Measurement of humoral responses to SARS-CoV-2 and analysis of specific neutralizing antibodies in the serum, saliva, and bronchoalveolar fluid of 159 patients following natural infection with SARS-CoV-showed that early viral specific humoral responses were dominated by IgA antibodies with peaks during the third week post-infection, with IgA contributing to virus neutralization to a greater extent than IgG or IgM antibodies [24]. Anti-viral IgA serum concentrations decreased after 1 month but neutralizing IgA remained detectable in saliva for up to 10 weeks.

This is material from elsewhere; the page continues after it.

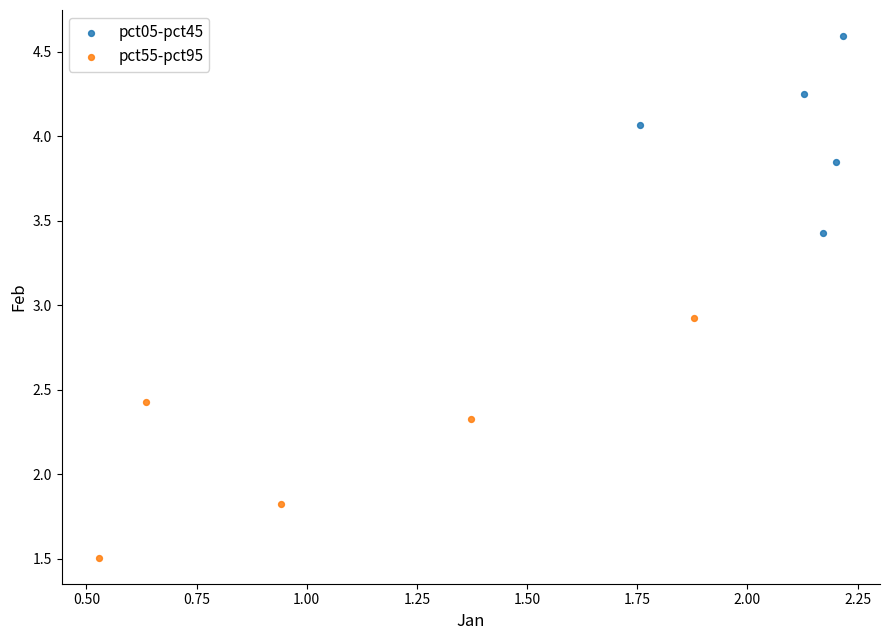

Which series reaches the maximum Y coordinate?

pct05-pct45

An independent study also concluded that while serum neutralization and effector functions correlated with systemic SARS-CoV-2-specific IgG responses, mucosal neutralization was associated with nasal SARS-CoV-2- IgA, along with less severe disease [25]. Animal (mice) studies have shown that unlike a systemic (im) vaccination protocol, only an intranasal dose of adenovirus vaccine induced high levels of neutralizing antibodies, enhanced both systemic and mucosal IgA and T cell responses, and prevented SARS-CoV-2 infection in both the upper and lower respiratory tracts [26]. The validity of mucosal immunization for protection was confirmed in an independent vaccine study in macaques [27]. Multiple other studies have reached similar conclusions regarding the importance of induction of mucosal immunity for protection against pathogens targeting the respiratory system [28-30], results consistent with evidence for an increased susceptibility to SARS-CoV-2 in IgA deficient subjects [31].

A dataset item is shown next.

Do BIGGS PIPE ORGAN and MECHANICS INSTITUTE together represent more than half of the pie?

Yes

RISK OF SARS-COV-2 VACCINES

In the early period following introduction of novel SARS-CoV-2 vaccines, it gradually became apparent that there was a significant unanticipated adverse effect (venous thromboembolism, VITT) described in a subpopulation of subjects [32], leading eventually to reluctance in many countries to continue use of this particular vaccine. Other groups have focused on the theoretical risk associated with other novel vaccines (especially mRNA vaccines), arguing that their “rush into service” has ignored potential concerns with their use, particularly the concern regarding induction of autoimmune reactivity [33-35]. Indeed, a comparison of immunogenic epitopes in SARS-CoV-2-S proteins, and other SARS-CoV-2 proteins with human protein concluded that only one immunogenic epitope in SARS-CoV-2 had no homology to human proteins, and that many of the overlaps with human proteins could theoretically help explain some of the symptoms associated with the pathogenesis of SARS-CoV-2 [36]. A summary of reported adverse events can be found at the CDC website [37], though it should be noted that given the mandated implementation of government vaccination policies world-wide, all adverse events are not necessarily captured simply by medical events [38].

CONCLUSIONS

There is evidence that we are now approaching an entrenchment phase in the response to the SARS-CoV-2 pandemic, with evolution of less virulent viral variants, better protection of vulnerable population cohorts (especially the elderly), and adherence to better public health measures all combining to improve the overall outlook. At all levels, politically, sociologically, ethically, scientifically and medically, there have been instances of major mismanagement and misunderstanding, coupled with gross errors of judgement, which have clearly cost lives [38]. As discussed above there is still concern that we have failed to recognize the importance of implementation of basic science knowledge, both new research and understanding old observations, which even now would likely improve the future course of the disease. It is clear too that we need to remain vigilant, having implemented so many previously untried and untested therapies, for the appearance of new signs and symptoms in treated patients which are early indications of adverse events. As stressed before, we would argue also that critical evaluation of evidence for a “viral infall” from the stratosphere as a source of this (and previous/future epidemics) may highlight ways we can begin to develop “early warning systems” [39].